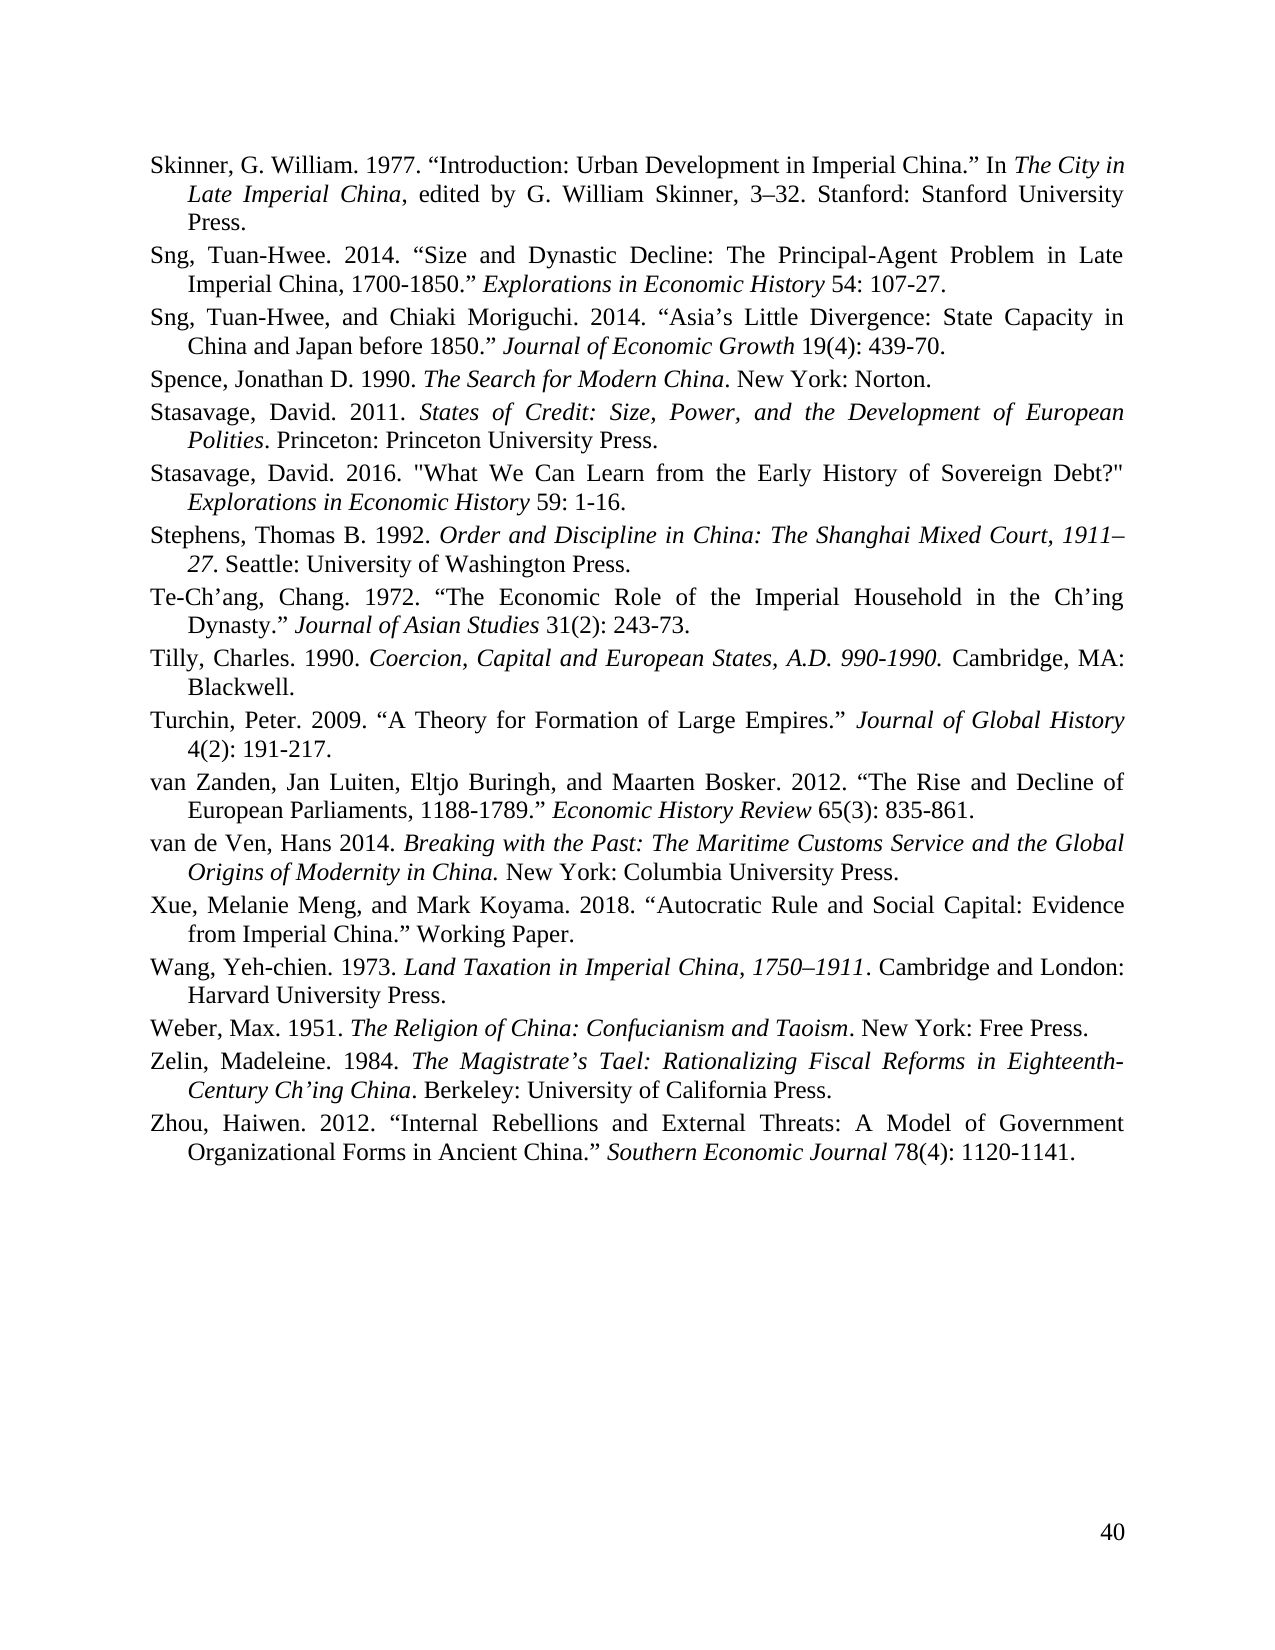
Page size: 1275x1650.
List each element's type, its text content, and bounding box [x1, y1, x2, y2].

....

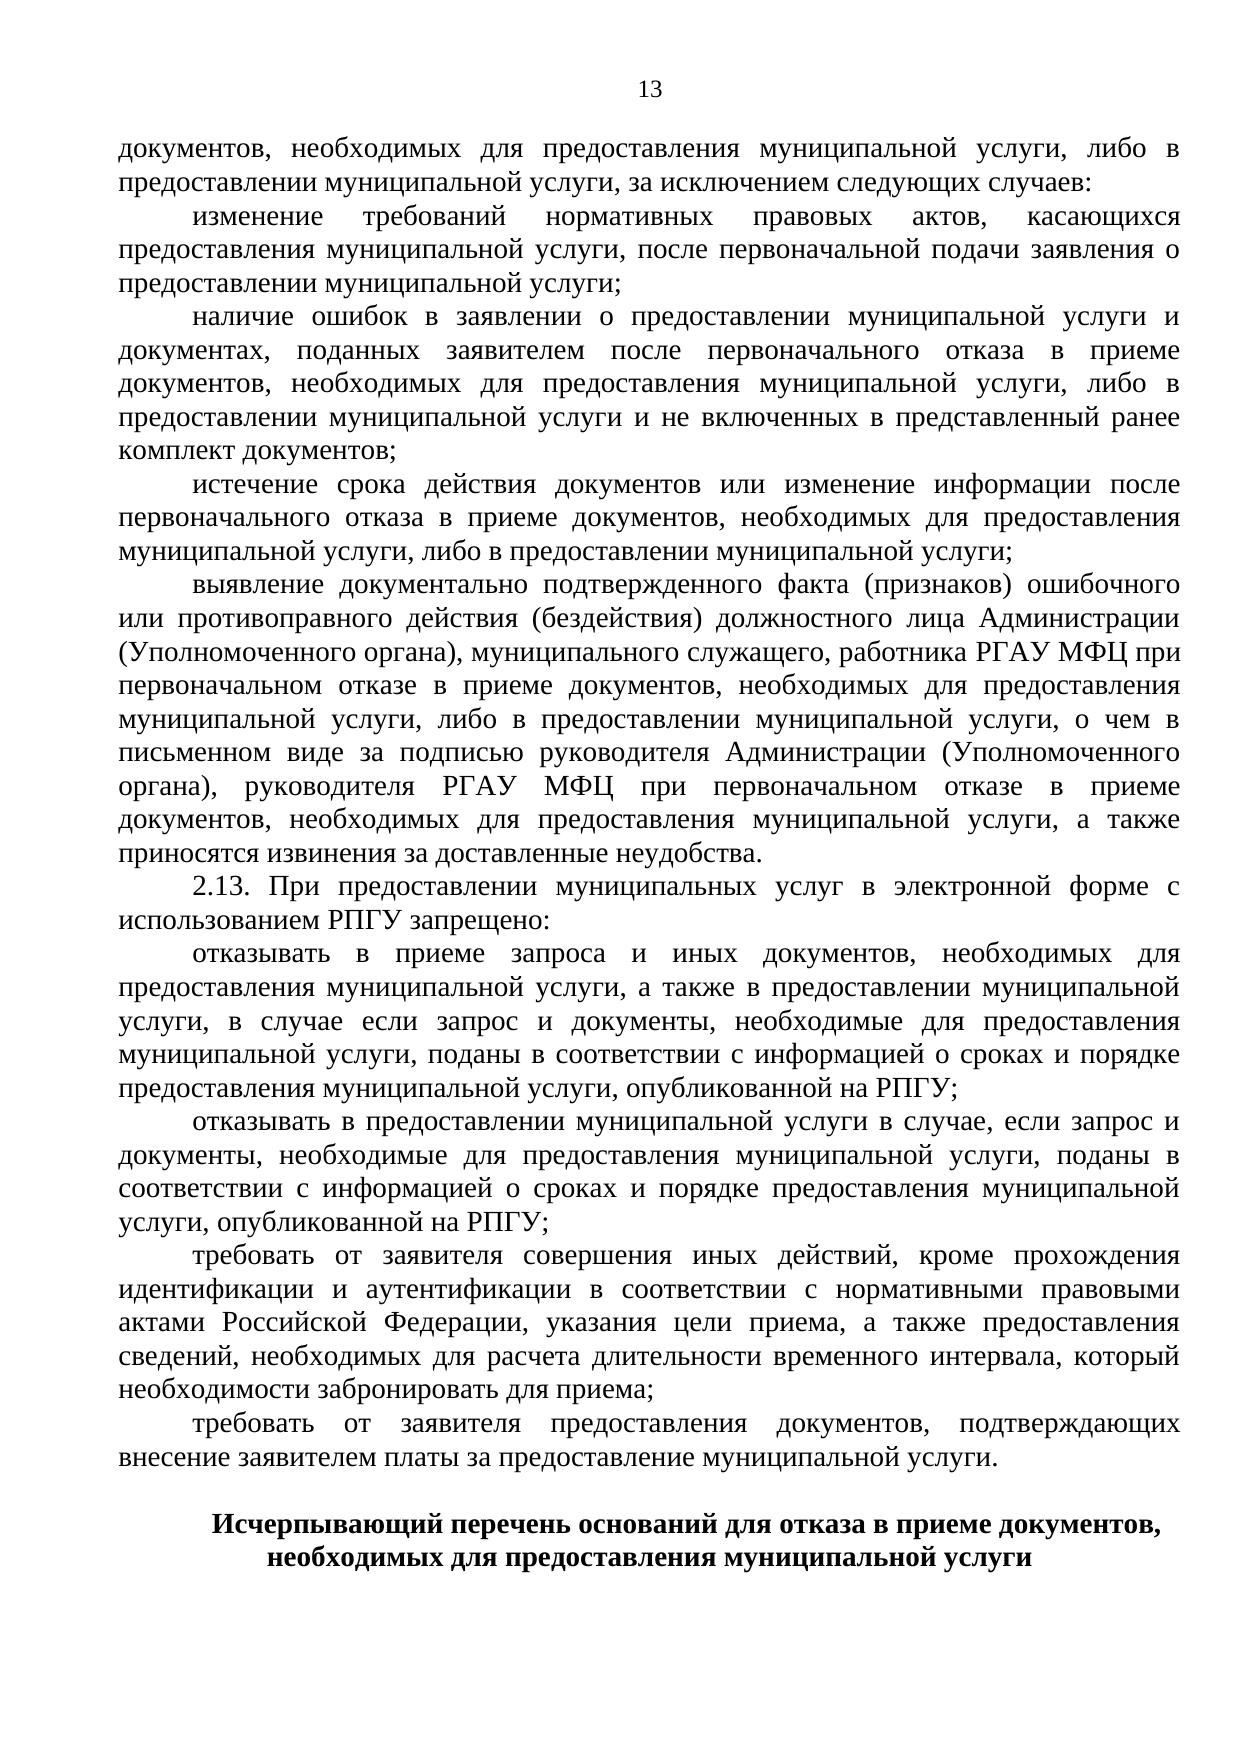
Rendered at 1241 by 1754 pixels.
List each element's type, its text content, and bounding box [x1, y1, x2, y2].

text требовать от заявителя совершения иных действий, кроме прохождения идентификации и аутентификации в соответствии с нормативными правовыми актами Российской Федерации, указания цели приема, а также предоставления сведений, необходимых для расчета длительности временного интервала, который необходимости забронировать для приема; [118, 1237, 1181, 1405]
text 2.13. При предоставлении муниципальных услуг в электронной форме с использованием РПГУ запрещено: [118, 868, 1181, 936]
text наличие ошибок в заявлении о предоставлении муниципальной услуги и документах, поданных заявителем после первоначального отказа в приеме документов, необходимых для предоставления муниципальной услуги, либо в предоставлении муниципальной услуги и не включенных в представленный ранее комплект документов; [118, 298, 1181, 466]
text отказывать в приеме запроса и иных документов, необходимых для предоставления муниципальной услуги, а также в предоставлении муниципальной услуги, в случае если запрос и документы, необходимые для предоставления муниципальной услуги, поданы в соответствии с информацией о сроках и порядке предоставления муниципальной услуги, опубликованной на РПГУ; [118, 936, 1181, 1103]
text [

....

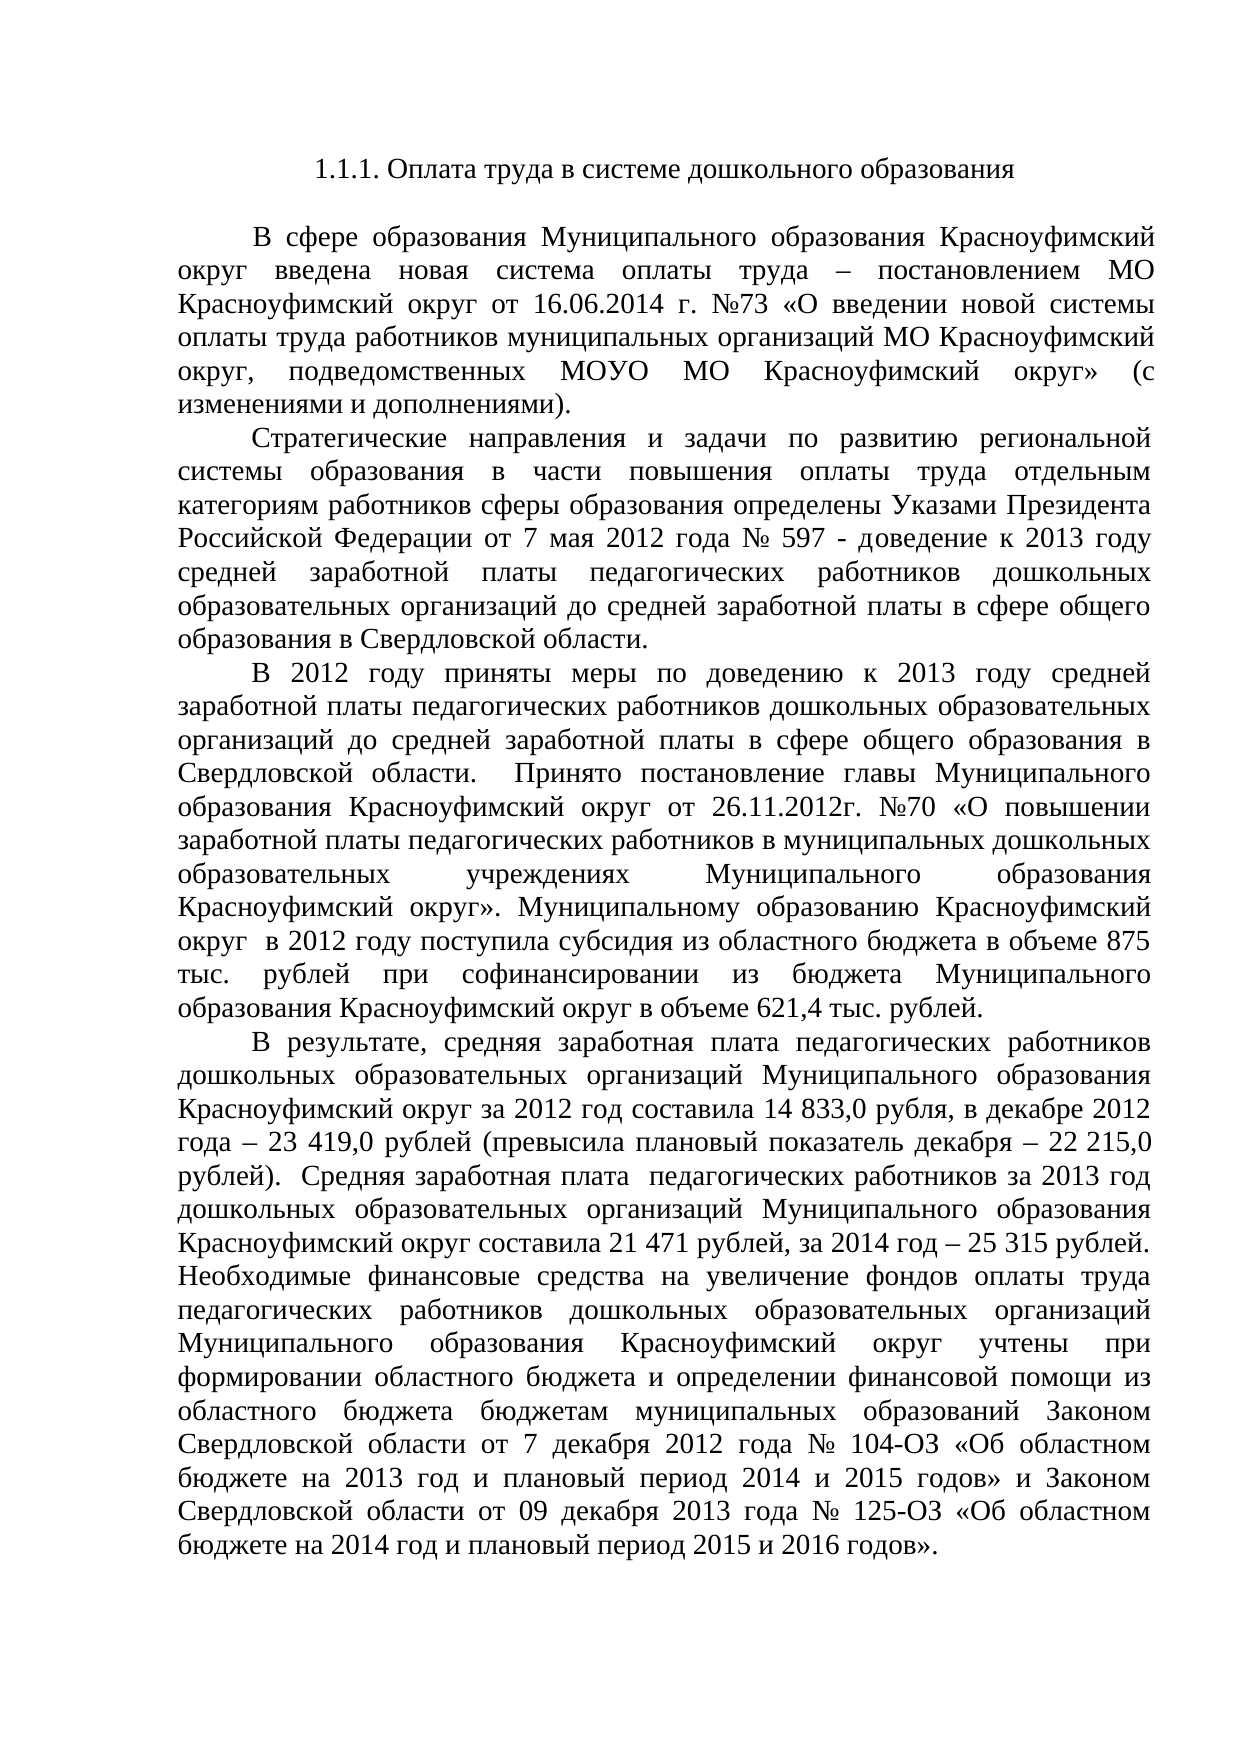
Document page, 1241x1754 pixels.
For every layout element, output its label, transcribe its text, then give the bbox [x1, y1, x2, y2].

....

Exercise requirements »
Beginning with the line containing "Document page, 1241x1754 pixels." and ending with the line containing "For every layout", extract those lines exactly from the listing above, and only those.

Result for this exercise »
Document page, 1241x1754 pixels.
For every layout element, output its label, transcribe its text, then give the bbox [x1, y1, x2, y2].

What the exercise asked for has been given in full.